LABOUR MARKET: Powell reinforced the message that substantial further progress has not yet been made, stating that the labour market still has a “ways to go” while pandemic factors appear to be weighing on employment growth, but should wane in the “coming months”. Powell said there was still “some ground to cover” on substantial further progress. Powell is hopeful that the Fed can make good progress towards full employment over the next couple of years (note: this is consistent with the Fed’s recent forecasts which pencil in an unemployment rate of 3.5% in 2023). But said it should not take long to reach a strong labour market.
INFLATION: Powell continues to frame inflation as transitory, and will remain elevated in the coming months before moderating, but added that inflation could turn out to be higher, more persistent than expected.
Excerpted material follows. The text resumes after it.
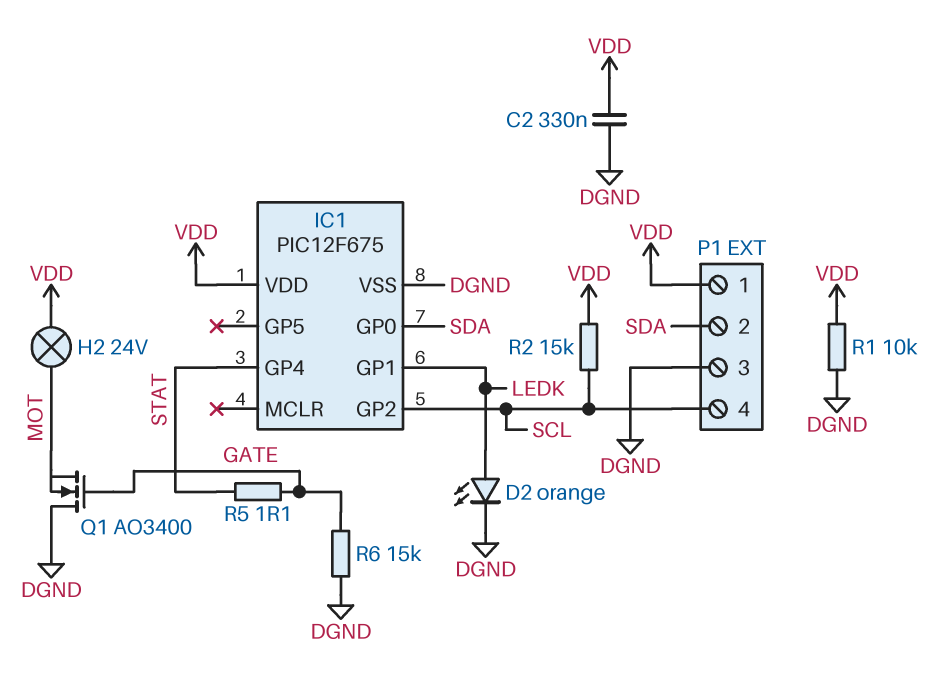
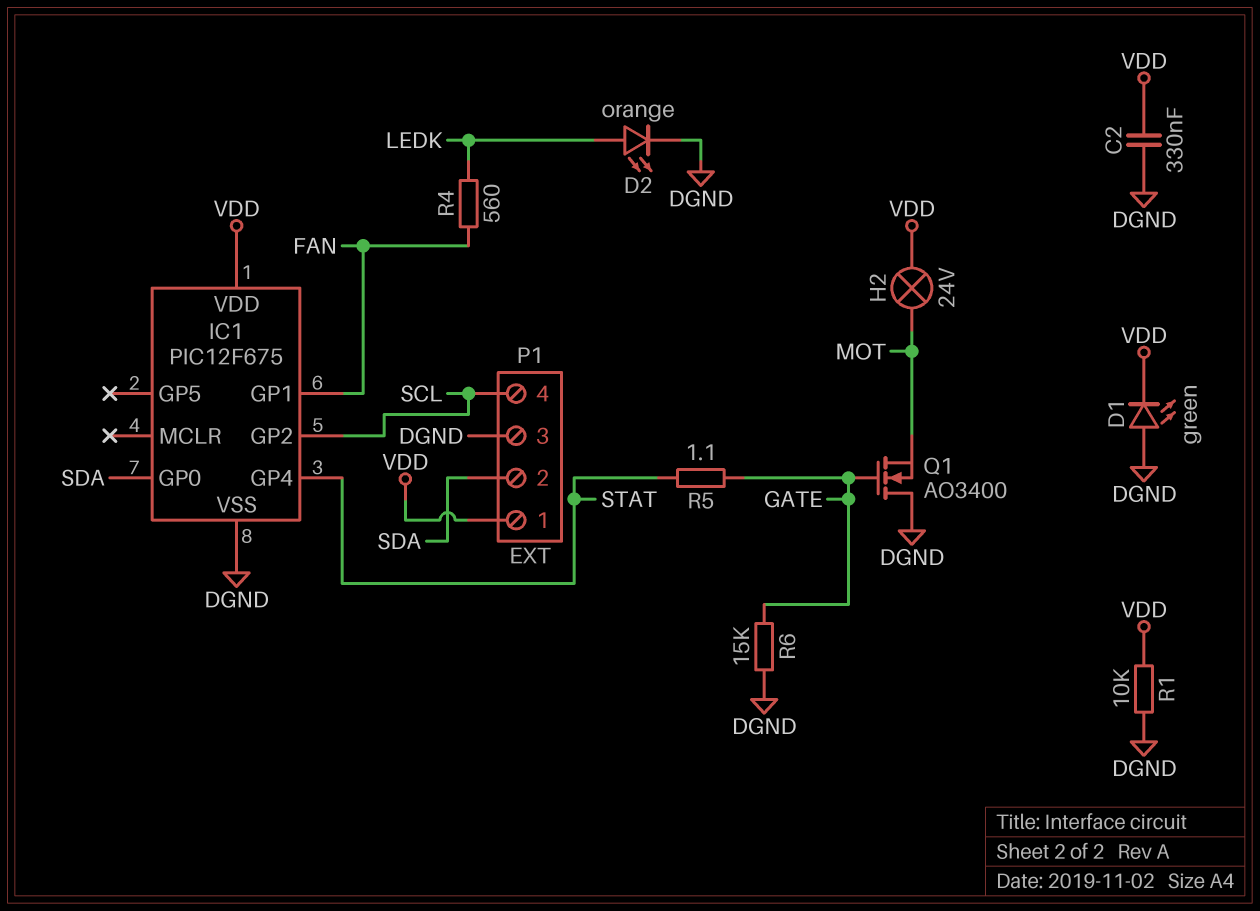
D1: none -> LED green (A DGND, K VDD)
IC1 pin GP1: LEDK -> FAN
R2: 15k (SCL, VDD) -> none
R4: none -> 560 (FAN, LEDK)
Powell provided the usual caveats that the Fed would use tools to guide inflation lower if there was an extended period of high inflation.
PANDEMIC: Powell also said that continued progress on vaccinations would help support the return to more normal economic conditions. On the delta strain, Powell noted that there has been fewer implications from each wave and didn’t tout much concerns on the economic front from the Delta variant, as some analysts had warned Powell might beforehand.
RATES: On rates, Powell suggested that the Fed is still a ways away from considering lifting rates. There was a small hint on sequencing, with the Fed chair suggesting that ideally the central bank would not raise rates before the taper has concluded.